TEXTO FORNECIDO>

■ ■ ■ ■

MP que cria sistema eletrônico de cartórios vai à sanção

O Senado aprovou nesta terça-feira (31) a medida provisória que efetiva o Sistema Eletrônico dos Registros Públicos (Serp) para unificar sistemas de cartórios em todo o país e permitir registros e consultas pela internet. O texto (MP 1.085/2021) foi aprovado com mudanças pelos senadores e por isso retornou à Câmara dos Deputados. Ainda na noite desta terça-feira, os deputados federais aprovaram as modificações feitas pelo Senado. Agora, o texto segue para sanção presidencial. A medida provisória perderia a validade nesta quarta-feira (1º).

Pelo texto, o Sistema Eletrônico dos Registros Públicos (Serp) deve ser implantado até 31 de janeiro de 2023. A partir dessa data, as certidões serão extraídas por meio reprográfico ou eletrônico, ou seja, os oficiais de registro estarão dispensados de imprimir certidões (civil ou de títulos). As certidões eletrônicas devem ser feitas com o uso de tecnologia que permita ao usuário imprimi-las e identificar sua autenticidade, conforme critérios do Conselho Nacional de Justiça (CNJ).

■ ■ ■ ■

DADOS REGISTRADOS>
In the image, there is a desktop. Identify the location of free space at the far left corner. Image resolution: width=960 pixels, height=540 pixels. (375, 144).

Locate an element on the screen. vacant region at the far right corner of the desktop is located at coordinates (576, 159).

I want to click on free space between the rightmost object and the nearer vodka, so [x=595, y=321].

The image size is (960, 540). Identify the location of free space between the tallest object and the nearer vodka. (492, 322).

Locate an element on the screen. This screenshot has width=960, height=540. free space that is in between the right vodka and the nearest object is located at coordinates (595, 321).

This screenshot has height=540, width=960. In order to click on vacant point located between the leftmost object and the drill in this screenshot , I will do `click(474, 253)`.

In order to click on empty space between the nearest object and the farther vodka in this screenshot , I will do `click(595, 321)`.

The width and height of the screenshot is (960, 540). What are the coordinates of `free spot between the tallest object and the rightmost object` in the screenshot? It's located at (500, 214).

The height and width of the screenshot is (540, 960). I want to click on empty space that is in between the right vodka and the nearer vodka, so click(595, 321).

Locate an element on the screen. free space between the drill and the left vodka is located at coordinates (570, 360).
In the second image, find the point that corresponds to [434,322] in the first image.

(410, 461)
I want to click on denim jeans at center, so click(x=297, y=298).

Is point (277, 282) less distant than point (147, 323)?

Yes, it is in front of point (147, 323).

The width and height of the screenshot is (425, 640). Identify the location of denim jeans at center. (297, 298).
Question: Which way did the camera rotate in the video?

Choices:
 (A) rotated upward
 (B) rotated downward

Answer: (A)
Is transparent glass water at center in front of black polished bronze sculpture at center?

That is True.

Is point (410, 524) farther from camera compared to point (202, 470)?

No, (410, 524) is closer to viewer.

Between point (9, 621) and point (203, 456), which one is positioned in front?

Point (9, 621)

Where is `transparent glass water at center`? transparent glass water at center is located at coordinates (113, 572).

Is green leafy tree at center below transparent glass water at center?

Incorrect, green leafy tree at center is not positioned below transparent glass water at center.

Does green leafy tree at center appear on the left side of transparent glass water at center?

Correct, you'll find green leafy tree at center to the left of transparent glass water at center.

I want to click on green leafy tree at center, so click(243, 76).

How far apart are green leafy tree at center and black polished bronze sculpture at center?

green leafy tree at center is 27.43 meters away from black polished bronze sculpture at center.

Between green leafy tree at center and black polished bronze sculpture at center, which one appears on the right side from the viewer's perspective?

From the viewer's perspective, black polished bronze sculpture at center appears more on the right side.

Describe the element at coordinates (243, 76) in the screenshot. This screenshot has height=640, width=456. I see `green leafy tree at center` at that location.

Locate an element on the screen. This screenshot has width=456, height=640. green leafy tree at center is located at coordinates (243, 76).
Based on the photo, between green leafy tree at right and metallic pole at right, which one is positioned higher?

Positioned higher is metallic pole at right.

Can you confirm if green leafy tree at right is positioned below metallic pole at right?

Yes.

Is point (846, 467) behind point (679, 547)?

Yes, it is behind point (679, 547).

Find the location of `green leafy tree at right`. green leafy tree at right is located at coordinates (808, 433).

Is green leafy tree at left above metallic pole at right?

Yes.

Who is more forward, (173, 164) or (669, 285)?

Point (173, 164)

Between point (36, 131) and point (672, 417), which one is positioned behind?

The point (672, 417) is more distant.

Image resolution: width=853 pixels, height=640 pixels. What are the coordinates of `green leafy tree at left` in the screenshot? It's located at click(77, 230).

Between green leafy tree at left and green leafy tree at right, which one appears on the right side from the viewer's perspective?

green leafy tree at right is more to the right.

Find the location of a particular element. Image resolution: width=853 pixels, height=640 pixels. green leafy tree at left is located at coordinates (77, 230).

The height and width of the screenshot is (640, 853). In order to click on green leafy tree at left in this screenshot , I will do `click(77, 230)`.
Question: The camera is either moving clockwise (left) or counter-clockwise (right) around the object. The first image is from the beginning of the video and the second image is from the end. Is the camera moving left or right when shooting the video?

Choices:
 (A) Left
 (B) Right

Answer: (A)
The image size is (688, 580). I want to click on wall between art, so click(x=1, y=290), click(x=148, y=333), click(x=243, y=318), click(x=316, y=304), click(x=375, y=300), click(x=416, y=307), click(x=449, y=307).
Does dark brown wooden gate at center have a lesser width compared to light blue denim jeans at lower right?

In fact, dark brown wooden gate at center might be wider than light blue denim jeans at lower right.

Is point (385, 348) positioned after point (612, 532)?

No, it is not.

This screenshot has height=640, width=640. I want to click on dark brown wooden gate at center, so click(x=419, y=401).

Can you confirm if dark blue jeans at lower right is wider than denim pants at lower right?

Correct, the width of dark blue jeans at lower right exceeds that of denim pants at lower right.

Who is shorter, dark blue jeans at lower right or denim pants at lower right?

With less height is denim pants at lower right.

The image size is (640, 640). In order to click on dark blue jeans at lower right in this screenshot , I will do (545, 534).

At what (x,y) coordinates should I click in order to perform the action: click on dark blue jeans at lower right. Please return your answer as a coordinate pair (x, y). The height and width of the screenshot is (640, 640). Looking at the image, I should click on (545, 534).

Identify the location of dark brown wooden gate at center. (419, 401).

■ ■ ■ ■

O QUE FAZER> Copie do texto sobre o sistema eletrônico de cartórios, sem nenhuma alteração, o trecho que começa em "Pelo texto, o" e termina em "de Justiça (CNJ).". Os dados não são necessários para resolver esta atividade.

RESPOSTA CORRETA>
Pelo texto, o Sistema Eletrônico dos Registros Públicos (Serp) deve ser implantado até 31 de janeiro de 2023. A partir dessa data, as certidões serão extraídas por meio reprográfico ou eletrônico, ou seja, os oficiais de registro estarão dispensados de imprimir certidões (civil ou de títulos). As certidões eletrônicas devem ser feitas com o uso de tecnologia que permita ao usuário imprimi-las e identificar sua autenticidade, conforme critérios do Conselho Nacional de Justiça (CNJ).